Well, the Jan. fur sales had some folks happy and others grumbl'in.

The only good news at NAFA was that Coyotes sold 100% and prices were up 30-50% from last year.
Western Heavys averaged $52.00---Eastern---avg.$26.00 and simi heavys came in at a $22.00 average.

Beaver tried to stick there head out of the hole they have been in with easterns averaging $27.67.

raccoon did O.k. at a $16.00 avg. for better colors and triples in all sections, but noth'in like Groney had set the stage for.

Heres the kicker---NAFA pulled 100% of the rats from the sale because of low bids, to try to maintain last years prices, and will offer them at the next auction.

NAFA and FHA didn't have the buyers and there not many 100% sales on the offerings. As I said before---China is go'in to play a game at the auction houses this year as are some American buyers

Groney seems to be the only bigger outfit thats mov'in hides and mak'in money but with sale results like Jans., they just knocked off $2 on rats and $5 on raccoon.

Its up to -6 degrees here so I'm gonna go out and break some ice in the horse tanks---I sure feel for the water trappers. Febs auction is next---I hope its not a cluster.


----------



## saskredneck (Oct 19, 2010)

i guess i better unload some yotes


----------



## hassell (Feb 9, 2010)

Bobcats are over $400 up here!!


----------



## catcapper (Feb 11, 2010)

Rick---The cats down here are bring'in good prices this year too. Jans. internet auction at NAFA only offered Beaver, Muskrat, raccoon and Coyote. Their Feb auction will have the other furs for sale.

SRN---By the looks of your pics., you have some nice furry dogs up that way. You could get a nice payout if your yotes have the size.


----------



## hassell (Feb 9, 2010)

catcapper said:


> Rick---The cats down here are bring'in good prices this year too. Jans. internet auction at NAFA only offered Beaver, Muskrat, raccoon and Coyote. Their Feb auction will have the other furs for sale.
> 
> SRN---By the looks of your pics., you have some nice furry dogs up that way.

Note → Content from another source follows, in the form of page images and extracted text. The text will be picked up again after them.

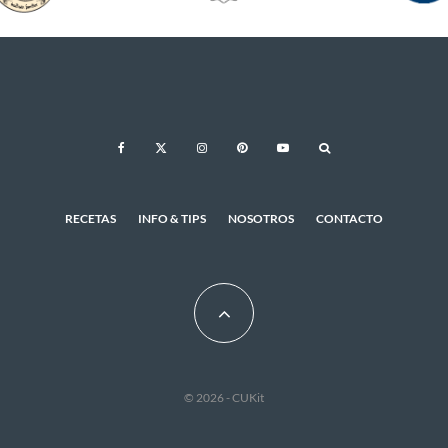
RECETAS
INFO & TIPS
NOSOTROS
CONTACTO
© 2026 - CUKit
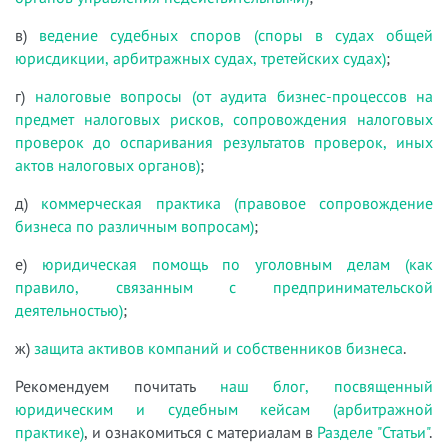
в)
ведение судебных споров (споры в судах общей
юрисдикции, арбитражных судах, третейских судах)
;
г)
налоговые вопросы (от аудита бизнес-процессов на
предмет налоговых рисков, сопровождения налоговых
проверок до оспаривания результатов проверок, иных
актов налоговых органов)
;
д)
коммерческая практика (правовое сопровождение
бизнеса по различным вопросам)
;
е)
юридическая помощь по уголовным делам (как
правило, связанным с предпринимательской
деятельностью)
;
ж)
защита активов компаний и собственников бизнеса
.
Рекомендуем почитать
наш блог, посвященный
юридическим и судебным кейсам (арбитражной
практике)
, и ознакомиться с материалам в
Разделе "Статьи"
.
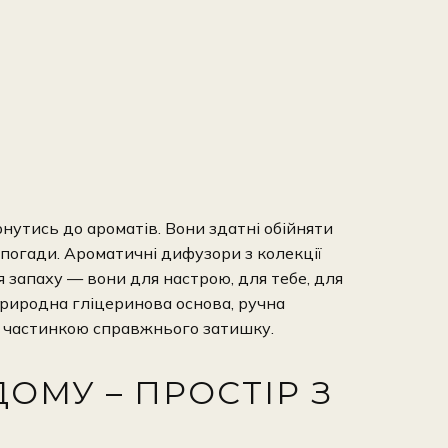
нутись до ароматів. Вони здатні обійняти
погади. Ароматичні дифузори з колекції
 запаху — вони для настрою, для тебе, для
природна гліцеринова основа, ручна
н частинкою справжнього затишку.
ОМУ – ПРОСТІР З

You could get a nice payout if your yotes have the size.


 The stepdaughters co-worker I guess traps and was telling her of the prices, I asked her Mom too many questions and she just phoned her, anyways Bobcats are over $ 500 NOT 400, HE GOT 18-MARTEN,2 cougars and a beaver, she was going to give me the guys # so he can answer my ques.'s.


----------



## tjc1230 (Mar 3, 2010)

Guess i won't bother choppin ice for rats then.


----------